DIRECTIONS |
1. In the mailing-list thread on locked mounts, what reason does the patch description give for expanding the manual page's discussion of locked mounts? Answer in one to three sentences.
2. Continue the mailing-list thread on locked mounts from its final line.

It is worth noting that in ns2 it is also possible to mount on top of
/mnt/ppp/y and umount from /mnt/ppp/y.


Eric

Subject: Re: [PATCHi, man-pages] mount_namespaces.7: More clearly explain "locked mounts"

Hello Eric,

Thank you for you response.

On 8/17/21 5:51 PM, Eric W. Biederman wrote:
> "Michael Kerrisk (man-pages)" <[email protected]> writes:
>
>> Hi Eric,
>>
>> Thanks for your feedback!
>>
>> On 8/16/21 6:03 PM, Eric W. Biederman wrote:
>>> Michael Kerrisk <[email protected]> writes:
>>>
>>>> For a long time, this manual page has had a brief discussion of
>>>> "locked" mounts, without clearly saying what this concept is, or
>>>> why it exists. Expand the discussion with an explanation of what
>>>> locked mounts are, why mounts are locked, and some examples of the
>>>> effect of locking.
>>>>
>>>> Thanks to Christian Brauner for a lot of help in understanding
>>>> these details.
>>>>
>>>> Reported-by: Christian Brauner <[email protected]>
>>>> Signed-off-by: Michael Kerrisk <[email protected]>
>>>> ---
>>>>
>>>> Hello Eric and others,
>>>>
>>>> After some quite helpful info from Chrstian Brauner, I've expanded
>>>> the discussion of locked mounts (a concept I didn't really have a
>>>> good grasp on) in the mount_namespaces(7) manual page. I would be
>>>> grateful to receive review comments, acks, etc., on the patch below.
>>>> Could you take a look please?

DATA LISTING |
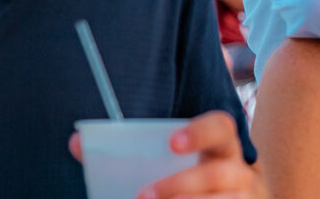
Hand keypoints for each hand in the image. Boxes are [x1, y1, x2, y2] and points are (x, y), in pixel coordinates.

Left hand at [70, 112, 264, 198]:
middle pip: (220, 174)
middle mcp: (242, 173)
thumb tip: (78, 143)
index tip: (171, 142)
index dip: (200, 132)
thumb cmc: (199, 183)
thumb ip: (136, 156)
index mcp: (226, 148)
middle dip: (182, 185)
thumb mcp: (182, 166)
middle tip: (142, 195)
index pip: (223, 127)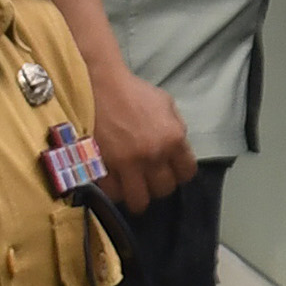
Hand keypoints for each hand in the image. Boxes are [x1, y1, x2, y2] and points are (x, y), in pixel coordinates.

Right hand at [86, 56, 194, 214]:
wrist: (98, 85)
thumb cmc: (133, 92)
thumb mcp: (166, 105)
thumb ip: (176, 129)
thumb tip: (178, 151)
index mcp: (173, 139)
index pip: (187, 173)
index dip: (179, 174)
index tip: (171, 171)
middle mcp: (153, 155)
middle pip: (164, 190)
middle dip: (158, 185)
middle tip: (149, 177)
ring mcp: (127, 164)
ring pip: (139, 200)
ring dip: (137, 195)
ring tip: (132, 186)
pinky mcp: (103, 167)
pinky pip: (113, 194)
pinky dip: (114, 191)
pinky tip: (114, 182)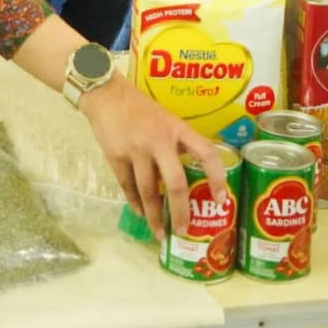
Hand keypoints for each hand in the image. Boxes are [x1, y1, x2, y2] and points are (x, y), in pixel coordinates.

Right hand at [77, 75, 228, 240]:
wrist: (106, 95)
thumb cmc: (141, 108)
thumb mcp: (167, 119)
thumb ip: (179, 143)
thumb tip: (191, 175)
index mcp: (177, 129)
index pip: (205, 153)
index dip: (217, 177)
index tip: (221, 198)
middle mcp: (159, 140)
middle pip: (175, 183)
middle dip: (180, 211)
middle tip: (183, 230)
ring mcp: (136, 149)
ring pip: (148, 191)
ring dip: (154, 216)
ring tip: (159, 232)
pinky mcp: (116, 156)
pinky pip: (128, 186)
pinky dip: (135, 203)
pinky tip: (140, 213)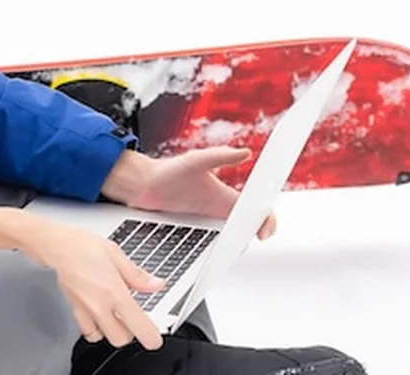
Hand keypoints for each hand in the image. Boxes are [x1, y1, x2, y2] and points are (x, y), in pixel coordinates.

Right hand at [0, 206, 165, 349]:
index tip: (155, 339)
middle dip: (132, 333)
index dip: (151, 337)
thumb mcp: (116, 253)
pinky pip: (88, 331)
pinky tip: (101, 316)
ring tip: (119, 317)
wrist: (53, 246)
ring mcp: (86, 311)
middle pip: (121, 339)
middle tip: (137, 319)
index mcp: (114, 292)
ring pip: (105, 338)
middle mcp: (100, 306)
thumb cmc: (80, 245)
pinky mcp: (75, 311)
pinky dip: (97, 329)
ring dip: (115, 332)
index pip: (138, 325)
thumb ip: (137, 274)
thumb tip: (156, 284)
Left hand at [102, 148, 276, 240]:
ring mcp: (209, 224)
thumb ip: (221, 156)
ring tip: (231, 251)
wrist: (142, 186)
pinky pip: (212, 247)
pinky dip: (218, 253)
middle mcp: (221, 210)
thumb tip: (245, 152)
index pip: (256, 209)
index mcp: (227, 196)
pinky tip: (214, 258)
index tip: (264, 230)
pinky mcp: (195, 234)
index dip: (266, 220)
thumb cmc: (169, 171)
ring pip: (231, 241)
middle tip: (245, 243)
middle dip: (252, 238)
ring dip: (235, 247)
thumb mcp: (196, 161)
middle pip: (247, 229)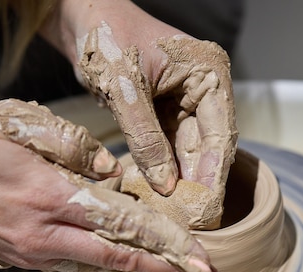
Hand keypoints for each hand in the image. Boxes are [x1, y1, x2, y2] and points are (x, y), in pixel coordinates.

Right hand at [0, 99, 225, 271]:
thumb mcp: (19, 124)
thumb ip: (73, 147)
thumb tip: (112, 172)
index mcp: (51, 195)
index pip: (125, 226)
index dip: (167, 246)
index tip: (201, 261)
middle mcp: (47, 233)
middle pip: (121, 261)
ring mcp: (35, 252)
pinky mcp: (25, 258)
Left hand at [46, 0, 237, 199]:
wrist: (81, 20)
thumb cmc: (107, 37)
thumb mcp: (126, 89)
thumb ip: (146, 138)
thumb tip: (165, 184)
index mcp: (208, 73)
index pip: (221, 132)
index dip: (215, 173)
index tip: (209, 206)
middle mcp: (200, 89)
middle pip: (207, 145)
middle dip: (198, 182)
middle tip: (194, 220)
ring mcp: (181, 101)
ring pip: (186, 150)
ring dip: (180, 180)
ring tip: (177, 214)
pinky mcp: (160, 112)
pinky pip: (165, 146)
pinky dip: (161, 169)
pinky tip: (159, 193)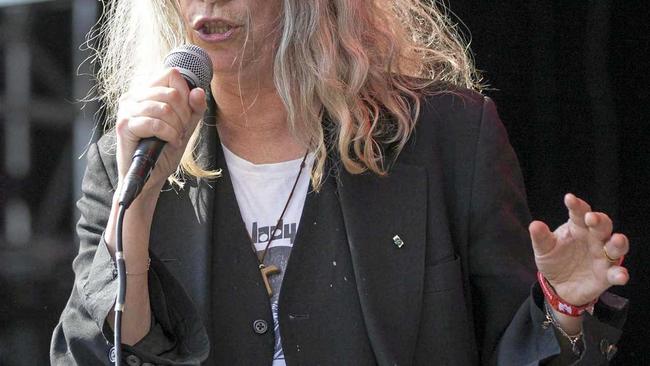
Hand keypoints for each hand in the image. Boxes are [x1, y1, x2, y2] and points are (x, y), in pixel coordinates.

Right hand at [115, 68, 206, 195]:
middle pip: (172, 92)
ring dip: (176, 127)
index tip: (185, 115)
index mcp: (147, 91)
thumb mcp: (187, 125)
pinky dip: (169, 135)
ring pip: (165, 108)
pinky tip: (169, 142)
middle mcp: (134, 96)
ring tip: (174, 137)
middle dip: (184, 115)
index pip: (172, 74)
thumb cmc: (165, 149)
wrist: (151, 175)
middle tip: (180, 130)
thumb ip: (194, 107)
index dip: (185, 95)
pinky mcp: (124, 125)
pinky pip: (155, 123)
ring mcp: (127, 109)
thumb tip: (198, 91)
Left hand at [530, 193, 628, 305]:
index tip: (569, 199)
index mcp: (578, 227)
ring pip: (616, 247)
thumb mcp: (544, 249)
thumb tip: (535, 225)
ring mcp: (603, 256)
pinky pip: (616, 273)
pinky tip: (620, 275)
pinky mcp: (607, 275)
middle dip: (599, 220)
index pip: (579, 213)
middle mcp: (594, 239)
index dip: (576, 205)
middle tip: (591, 218)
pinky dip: (620, 274)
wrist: (558, 285)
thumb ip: (541, 237)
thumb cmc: (554, 259)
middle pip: (602, 226)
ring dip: (618, 243)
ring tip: (617, 239)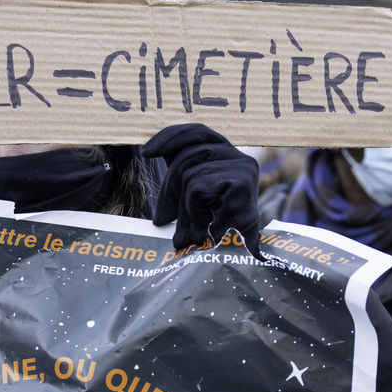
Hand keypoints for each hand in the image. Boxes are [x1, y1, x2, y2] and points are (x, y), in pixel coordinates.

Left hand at [141, 123, 263, 258]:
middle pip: (187, 156)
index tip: (146, 153)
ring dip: (185, 207)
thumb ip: (178, 177)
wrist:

ANSWERS TO THE EXERCISES |
1. The patch was written because the mount_namespaces(7) manual page had long had only a brief discussion of "locked" mounts. That discussion never clearly said what the concept is or why it exists. The expansion explains what locked mounts are and why mounts are locked, and it gives some examples of the effect of locking.

2.
>>>>
>>>> Cheers,
>>>>
>>>> Michael
>>>>
>>>> man7/mount_namespaces.7 | 73 +++++++++++++++++++++++++++++++++++++++++
>>>> 1 file changed, 73 insertions(+)
>>>>
>>>> diff --git a/man7/mount_namespaces.7 b/man7/mount_namespaces.7
>>>> index e3468bdb7..97427c9ea 100644
>>>> --- a/man7/mount_namespaces.7
>>>> +++ b/man7/mount_namespaces.7
>>>> @@ -107,6 +107,62 @@ operation brings across all of the mounts from the original
>>>> mount namespace as a single unit,
>>>> and recursive mounts that propagate between
>>>> mount namespaces propagate as a single unit.)
>>>> +.IP
>>>> +In this context, "may not be separated" means that the mounts
>>>> +are locked so that they may not be individually unmounted.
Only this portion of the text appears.